One of the key problems for us was that there was no publicly available model of the human body, so nobody, not even doctors, could tell us what would happen if one value rose while another fell, for example. Without some mathematical model the data could not be mapped to a diagnosis, and statistical methods, even A.I.-based, seemed to be at a loss, probably because there were no evident patterns (plus we figured we needed more data from more invasive techniques). Eventually we found out that there did exist some makeshift models in the form of artificial human bodies on which doctors trained, but such state-of-the-art training aids and the programmers who programmed them were unknown and unavailable to us.

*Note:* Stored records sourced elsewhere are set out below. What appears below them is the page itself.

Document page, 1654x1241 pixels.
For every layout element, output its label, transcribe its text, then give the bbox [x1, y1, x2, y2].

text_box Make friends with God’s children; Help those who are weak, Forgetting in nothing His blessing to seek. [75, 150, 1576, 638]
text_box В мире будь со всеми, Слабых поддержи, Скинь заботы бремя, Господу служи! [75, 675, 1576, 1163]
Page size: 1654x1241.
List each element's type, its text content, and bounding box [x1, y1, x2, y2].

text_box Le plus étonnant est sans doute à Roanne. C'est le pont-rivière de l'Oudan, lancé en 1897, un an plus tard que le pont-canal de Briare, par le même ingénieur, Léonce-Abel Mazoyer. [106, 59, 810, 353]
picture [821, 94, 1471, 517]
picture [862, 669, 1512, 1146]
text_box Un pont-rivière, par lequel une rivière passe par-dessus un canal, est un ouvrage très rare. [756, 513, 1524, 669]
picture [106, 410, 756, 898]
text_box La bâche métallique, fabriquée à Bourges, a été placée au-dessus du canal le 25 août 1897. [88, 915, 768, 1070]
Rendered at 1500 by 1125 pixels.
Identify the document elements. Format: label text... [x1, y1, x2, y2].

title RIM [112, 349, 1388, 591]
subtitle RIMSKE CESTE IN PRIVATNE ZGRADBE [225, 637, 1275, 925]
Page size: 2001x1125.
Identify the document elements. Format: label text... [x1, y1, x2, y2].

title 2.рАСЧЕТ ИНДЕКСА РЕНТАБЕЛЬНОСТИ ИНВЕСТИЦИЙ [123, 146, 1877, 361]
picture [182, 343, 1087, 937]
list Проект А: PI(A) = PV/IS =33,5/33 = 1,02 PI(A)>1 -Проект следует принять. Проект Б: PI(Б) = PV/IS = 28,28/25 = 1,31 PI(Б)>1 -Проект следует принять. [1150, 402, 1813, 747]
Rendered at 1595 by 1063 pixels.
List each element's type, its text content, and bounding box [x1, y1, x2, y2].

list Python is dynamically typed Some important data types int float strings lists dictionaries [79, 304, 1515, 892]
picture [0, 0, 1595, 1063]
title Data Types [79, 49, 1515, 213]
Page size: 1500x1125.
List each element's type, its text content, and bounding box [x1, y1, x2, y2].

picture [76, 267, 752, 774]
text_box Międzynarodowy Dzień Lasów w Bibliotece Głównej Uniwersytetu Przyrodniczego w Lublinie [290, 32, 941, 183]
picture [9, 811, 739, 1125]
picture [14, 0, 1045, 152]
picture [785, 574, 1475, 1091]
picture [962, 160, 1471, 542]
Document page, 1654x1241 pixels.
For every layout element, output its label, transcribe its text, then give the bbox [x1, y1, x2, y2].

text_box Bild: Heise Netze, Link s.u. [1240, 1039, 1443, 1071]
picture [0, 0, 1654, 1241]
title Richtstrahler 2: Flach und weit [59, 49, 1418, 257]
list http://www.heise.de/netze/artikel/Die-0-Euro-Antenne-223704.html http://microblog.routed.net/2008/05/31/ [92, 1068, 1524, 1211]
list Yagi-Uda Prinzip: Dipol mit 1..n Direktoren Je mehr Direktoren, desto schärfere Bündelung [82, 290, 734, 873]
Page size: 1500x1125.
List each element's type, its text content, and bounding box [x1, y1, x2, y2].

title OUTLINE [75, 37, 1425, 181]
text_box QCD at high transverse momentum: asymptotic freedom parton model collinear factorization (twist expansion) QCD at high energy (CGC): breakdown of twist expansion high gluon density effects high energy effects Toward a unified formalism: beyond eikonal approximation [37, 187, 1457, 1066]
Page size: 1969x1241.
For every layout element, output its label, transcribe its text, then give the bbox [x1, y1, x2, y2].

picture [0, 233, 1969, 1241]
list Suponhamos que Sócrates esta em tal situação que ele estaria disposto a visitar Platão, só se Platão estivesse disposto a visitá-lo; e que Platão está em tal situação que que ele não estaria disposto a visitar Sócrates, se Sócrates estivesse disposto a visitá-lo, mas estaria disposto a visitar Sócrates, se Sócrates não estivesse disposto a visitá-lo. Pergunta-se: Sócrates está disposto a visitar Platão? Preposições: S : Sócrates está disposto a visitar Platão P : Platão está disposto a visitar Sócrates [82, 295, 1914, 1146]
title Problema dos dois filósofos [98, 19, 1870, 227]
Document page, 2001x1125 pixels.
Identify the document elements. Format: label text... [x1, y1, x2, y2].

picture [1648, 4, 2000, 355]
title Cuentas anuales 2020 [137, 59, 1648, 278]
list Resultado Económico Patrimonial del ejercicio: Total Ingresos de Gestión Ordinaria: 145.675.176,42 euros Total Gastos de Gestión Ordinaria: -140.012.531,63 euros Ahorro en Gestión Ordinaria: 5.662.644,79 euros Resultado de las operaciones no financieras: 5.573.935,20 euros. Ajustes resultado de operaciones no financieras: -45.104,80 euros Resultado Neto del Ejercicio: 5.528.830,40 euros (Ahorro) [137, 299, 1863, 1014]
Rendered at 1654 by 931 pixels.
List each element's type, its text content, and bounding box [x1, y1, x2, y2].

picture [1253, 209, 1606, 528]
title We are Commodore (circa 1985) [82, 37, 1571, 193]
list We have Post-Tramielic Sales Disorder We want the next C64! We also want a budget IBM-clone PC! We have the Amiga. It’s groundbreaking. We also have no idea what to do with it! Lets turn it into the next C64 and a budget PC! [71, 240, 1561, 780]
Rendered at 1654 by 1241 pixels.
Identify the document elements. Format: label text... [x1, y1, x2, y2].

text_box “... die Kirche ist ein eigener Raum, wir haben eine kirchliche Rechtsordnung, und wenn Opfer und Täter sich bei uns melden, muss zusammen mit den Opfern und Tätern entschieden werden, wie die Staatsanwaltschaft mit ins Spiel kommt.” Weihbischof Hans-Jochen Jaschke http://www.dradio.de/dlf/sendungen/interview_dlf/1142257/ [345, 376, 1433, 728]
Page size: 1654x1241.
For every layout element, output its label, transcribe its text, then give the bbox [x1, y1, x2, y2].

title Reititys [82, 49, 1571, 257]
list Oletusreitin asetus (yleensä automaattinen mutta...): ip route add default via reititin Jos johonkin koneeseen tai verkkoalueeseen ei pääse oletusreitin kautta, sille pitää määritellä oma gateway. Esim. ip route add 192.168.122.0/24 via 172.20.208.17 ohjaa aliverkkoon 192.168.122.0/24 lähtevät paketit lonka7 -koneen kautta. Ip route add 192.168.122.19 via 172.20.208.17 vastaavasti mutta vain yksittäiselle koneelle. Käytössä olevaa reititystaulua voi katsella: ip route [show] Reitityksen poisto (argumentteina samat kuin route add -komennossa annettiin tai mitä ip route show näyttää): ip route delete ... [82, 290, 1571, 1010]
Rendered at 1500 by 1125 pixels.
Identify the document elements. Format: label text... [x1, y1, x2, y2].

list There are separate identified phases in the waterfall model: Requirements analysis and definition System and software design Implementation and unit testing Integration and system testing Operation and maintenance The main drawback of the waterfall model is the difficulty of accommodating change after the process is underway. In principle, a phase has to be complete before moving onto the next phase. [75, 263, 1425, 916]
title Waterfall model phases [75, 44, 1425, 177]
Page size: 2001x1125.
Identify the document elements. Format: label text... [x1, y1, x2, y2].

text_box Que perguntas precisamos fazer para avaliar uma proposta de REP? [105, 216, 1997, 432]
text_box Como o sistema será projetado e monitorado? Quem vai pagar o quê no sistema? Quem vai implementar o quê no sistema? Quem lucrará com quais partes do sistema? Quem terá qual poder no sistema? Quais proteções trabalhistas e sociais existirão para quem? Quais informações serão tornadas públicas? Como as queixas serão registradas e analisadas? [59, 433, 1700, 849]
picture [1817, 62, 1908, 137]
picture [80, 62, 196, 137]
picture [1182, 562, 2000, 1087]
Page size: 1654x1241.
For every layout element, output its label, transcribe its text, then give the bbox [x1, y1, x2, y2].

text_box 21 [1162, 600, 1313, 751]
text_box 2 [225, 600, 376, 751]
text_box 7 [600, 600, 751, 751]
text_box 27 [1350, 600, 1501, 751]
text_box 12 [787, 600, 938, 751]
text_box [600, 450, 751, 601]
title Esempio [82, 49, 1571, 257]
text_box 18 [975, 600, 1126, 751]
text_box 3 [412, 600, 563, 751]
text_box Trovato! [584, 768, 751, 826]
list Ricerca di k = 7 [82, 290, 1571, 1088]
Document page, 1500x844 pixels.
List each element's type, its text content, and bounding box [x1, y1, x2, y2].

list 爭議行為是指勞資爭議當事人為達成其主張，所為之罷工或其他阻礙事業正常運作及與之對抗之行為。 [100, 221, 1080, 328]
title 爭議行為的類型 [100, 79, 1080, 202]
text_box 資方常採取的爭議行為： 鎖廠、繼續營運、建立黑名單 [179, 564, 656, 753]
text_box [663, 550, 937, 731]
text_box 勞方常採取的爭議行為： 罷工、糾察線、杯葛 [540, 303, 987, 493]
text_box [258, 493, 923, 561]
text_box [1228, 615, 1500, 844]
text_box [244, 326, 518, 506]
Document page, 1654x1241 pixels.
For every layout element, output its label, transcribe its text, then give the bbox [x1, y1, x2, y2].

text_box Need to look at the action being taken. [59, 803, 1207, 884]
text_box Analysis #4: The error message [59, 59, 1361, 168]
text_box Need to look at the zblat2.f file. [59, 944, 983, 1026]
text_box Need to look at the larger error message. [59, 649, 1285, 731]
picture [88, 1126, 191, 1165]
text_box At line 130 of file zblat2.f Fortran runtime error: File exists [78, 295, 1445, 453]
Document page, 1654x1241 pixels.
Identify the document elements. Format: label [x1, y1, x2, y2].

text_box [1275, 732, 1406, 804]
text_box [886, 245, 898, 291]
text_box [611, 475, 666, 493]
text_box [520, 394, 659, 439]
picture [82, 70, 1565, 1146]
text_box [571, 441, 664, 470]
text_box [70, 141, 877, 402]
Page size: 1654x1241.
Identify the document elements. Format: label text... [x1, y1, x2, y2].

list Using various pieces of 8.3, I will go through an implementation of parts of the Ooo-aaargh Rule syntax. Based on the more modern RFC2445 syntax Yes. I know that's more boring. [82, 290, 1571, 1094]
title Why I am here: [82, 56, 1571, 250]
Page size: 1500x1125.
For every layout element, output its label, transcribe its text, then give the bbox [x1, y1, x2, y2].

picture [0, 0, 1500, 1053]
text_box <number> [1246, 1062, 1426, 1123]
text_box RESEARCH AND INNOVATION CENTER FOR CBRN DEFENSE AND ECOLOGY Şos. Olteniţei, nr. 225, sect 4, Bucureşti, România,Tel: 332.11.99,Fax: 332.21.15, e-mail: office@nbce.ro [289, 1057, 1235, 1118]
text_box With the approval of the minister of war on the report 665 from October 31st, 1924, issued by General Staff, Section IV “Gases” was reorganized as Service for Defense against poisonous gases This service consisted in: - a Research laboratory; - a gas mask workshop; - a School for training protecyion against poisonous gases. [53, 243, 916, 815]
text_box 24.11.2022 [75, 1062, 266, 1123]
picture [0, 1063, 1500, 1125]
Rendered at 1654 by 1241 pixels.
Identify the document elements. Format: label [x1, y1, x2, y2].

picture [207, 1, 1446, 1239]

Our software people discussed the problem and I lamented that no general system analysis software seemed to exist whereby an engineer could just attach sensors to a given system--whether an aircraft component, human body, or 3-variable math equation--and have the software figure out how it worked based on empirical evidence, and maybe propose a model. This seemed yet another case of "We have this system that can provide us data, but how can we interpret patterns from it?" It didn't seem that hard to produce such a system, but maybe it was. Even if the human body had some component analogous to a capacitor in an electrical circuit that delayed the effect of a change, it seems that its presence could be detected or at least hypothesized by looking at enough sensor readings over time.
Anyway, those are my stories. In just three events the picture that seems to be emerging is: (1) Not even the military has a software system that can tackle the general problem of analyzing directed graph data, which suggests that no such software exists (although these experiences were admittedly at least several years ago); (2) Such a software system is much needed in every field, whether in chess, medicine, or warfare.(3) SQL databases are the wrong tool for the job, especially in chess move analysis.
Of course I could be wrong about all this, but this set of stories is party why I'm getting pessimistic about a database doing what I want for chess. Anyway, enough on that conjecture. Later I'll post more specific examples of the types of information I want from chess game analysis, and see if anybody can figure out the more concrete, down-to-earth problem of supplying a SQL statement that will accomplish that.